Conlan was glad the quarterback was with them. Out of all of them, the six-four, two-hundred-thirty-pound athlete had the best shot at physically overpowering one of the hijackers.

“That’s progress,” Conlan said to Snow out of the corner of his mouth. “With Rooney, that makes at least five of us. The more, the better our chances.”

“What’s our move?” the quarterback asked.

“This is between me and you for now. You know how they frisked us? Took away our cell phones and wallets?” Conlan said.

He paused as Rooney told another joke.

“They missed the.twenty-two in my boot,” Conlan whispered.

There, he’d said it, he thought. He didn’t have a gun, but survival meant keeping up people’s spirits, keeping them hopeful and motivated to act when the time was right.

Conlan glanced up at the altar when he heard more applause. Rooney was taking a bow now. The show was over.

“We’ve got a shot,” the quarterback said through the clapping. “Say the word. We go. We roll.”

Chapter 41

THE NEAT MAN WINCED as he probed a gloved hand behind the pay phone in the kiosk on the northwest corner of 51st and Madison. The sour reek of stale urine rising from the phone’s pedestal teared his eyes as he groped around blindly. Where the hell was the device?

Of all the places to set up a rendezvous, he thought as his fingers finally, mercifully found the plastic-coated wire behind the steel box.

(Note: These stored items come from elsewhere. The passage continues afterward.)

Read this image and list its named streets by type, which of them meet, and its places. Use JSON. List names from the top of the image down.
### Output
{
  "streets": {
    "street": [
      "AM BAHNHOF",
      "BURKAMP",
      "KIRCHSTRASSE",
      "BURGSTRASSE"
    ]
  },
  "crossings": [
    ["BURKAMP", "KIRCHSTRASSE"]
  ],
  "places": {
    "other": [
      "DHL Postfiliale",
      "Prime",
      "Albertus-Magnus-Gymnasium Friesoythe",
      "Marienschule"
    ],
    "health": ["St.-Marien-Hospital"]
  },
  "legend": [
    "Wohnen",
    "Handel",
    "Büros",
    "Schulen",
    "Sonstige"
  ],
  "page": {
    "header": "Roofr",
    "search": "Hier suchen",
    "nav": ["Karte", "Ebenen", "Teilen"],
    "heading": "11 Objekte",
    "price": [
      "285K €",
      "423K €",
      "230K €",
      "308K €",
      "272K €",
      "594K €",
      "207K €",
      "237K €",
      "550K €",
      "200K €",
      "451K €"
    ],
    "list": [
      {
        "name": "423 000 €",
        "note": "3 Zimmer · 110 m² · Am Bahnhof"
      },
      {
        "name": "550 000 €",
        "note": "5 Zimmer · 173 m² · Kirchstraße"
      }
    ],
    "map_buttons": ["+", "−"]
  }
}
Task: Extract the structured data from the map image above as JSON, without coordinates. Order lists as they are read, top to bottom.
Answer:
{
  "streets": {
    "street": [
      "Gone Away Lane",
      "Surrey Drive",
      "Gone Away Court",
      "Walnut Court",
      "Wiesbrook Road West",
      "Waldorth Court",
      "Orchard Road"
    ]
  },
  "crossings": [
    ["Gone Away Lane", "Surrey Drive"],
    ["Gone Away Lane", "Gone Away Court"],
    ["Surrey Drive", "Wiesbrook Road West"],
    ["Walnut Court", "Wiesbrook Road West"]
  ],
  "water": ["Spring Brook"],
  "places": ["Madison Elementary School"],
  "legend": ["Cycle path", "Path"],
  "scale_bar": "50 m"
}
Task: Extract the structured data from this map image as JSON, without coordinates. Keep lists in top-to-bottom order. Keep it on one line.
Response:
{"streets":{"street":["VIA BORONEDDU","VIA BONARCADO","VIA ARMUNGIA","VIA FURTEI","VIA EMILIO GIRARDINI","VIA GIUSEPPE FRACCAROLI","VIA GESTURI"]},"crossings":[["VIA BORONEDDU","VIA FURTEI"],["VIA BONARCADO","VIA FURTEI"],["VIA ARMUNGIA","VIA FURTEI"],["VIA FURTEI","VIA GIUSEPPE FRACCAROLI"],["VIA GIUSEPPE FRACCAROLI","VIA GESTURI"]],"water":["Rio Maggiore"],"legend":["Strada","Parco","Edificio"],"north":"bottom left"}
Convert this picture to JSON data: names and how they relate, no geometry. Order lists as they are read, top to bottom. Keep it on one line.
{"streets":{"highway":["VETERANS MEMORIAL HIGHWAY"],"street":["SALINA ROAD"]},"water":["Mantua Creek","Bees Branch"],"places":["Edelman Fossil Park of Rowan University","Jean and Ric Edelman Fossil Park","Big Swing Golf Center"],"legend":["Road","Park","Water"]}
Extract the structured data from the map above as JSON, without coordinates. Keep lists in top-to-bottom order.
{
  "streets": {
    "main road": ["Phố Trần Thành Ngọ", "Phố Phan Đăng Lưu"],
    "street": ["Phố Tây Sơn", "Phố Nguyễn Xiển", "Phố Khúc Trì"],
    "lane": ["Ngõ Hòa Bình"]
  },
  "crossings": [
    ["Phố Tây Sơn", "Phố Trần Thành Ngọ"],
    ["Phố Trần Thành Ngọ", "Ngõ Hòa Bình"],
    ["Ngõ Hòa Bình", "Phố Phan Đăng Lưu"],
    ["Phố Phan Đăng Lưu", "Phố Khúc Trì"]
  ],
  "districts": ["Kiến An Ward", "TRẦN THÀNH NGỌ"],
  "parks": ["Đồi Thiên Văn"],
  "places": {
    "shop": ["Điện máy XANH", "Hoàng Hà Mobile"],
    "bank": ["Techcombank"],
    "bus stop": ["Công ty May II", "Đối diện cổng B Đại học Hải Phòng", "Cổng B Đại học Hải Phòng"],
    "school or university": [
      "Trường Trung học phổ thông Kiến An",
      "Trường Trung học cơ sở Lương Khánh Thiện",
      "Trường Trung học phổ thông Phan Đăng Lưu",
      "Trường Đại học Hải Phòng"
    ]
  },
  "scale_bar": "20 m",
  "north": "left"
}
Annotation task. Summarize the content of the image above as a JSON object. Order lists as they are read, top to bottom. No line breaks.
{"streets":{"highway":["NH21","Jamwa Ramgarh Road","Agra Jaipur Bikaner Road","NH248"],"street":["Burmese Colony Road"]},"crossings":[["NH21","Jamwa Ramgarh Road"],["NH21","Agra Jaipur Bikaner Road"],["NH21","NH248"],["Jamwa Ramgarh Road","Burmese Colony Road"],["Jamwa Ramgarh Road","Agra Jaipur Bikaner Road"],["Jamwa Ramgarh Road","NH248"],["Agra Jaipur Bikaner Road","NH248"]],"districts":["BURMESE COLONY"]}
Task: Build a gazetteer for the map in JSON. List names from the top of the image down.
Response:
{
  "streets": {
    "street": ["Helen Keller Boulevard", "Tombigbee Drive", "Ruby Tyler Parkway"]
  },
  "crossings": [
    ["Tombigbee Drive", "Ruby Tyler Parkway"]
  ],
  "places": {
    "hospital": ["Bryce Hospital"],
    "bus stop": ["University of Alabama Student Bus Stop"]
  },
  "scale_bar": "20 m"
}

Yet another bullet point in their plan, he noted as he clipped a phone company dial set across the pair of hidden colored wires. Three weeks before, his boys had actually snaked a pair of phone lines through a street duct in the rectory basement, into the corner phone company manhole, and, from the manhole, up the pay phone duct here to the street. Anticipating that all cell phone and landline transmissions in and out of the church would be monitored, they had created their own undocumented line.

The Neat Man checked his watch as he lifted the dial set to his ear.

At exactly 6:00 p.m., there was a crackle as one of the hijackers inside St. Patrick’s attached a simple nine-volt battery to the opposite end of the line, powering it. Instead of going high tech, they had outwitted the dopes by going low tech. He had every angle covered, right through to the dramatic climax and escape, which, he had to admit, was a real doozy.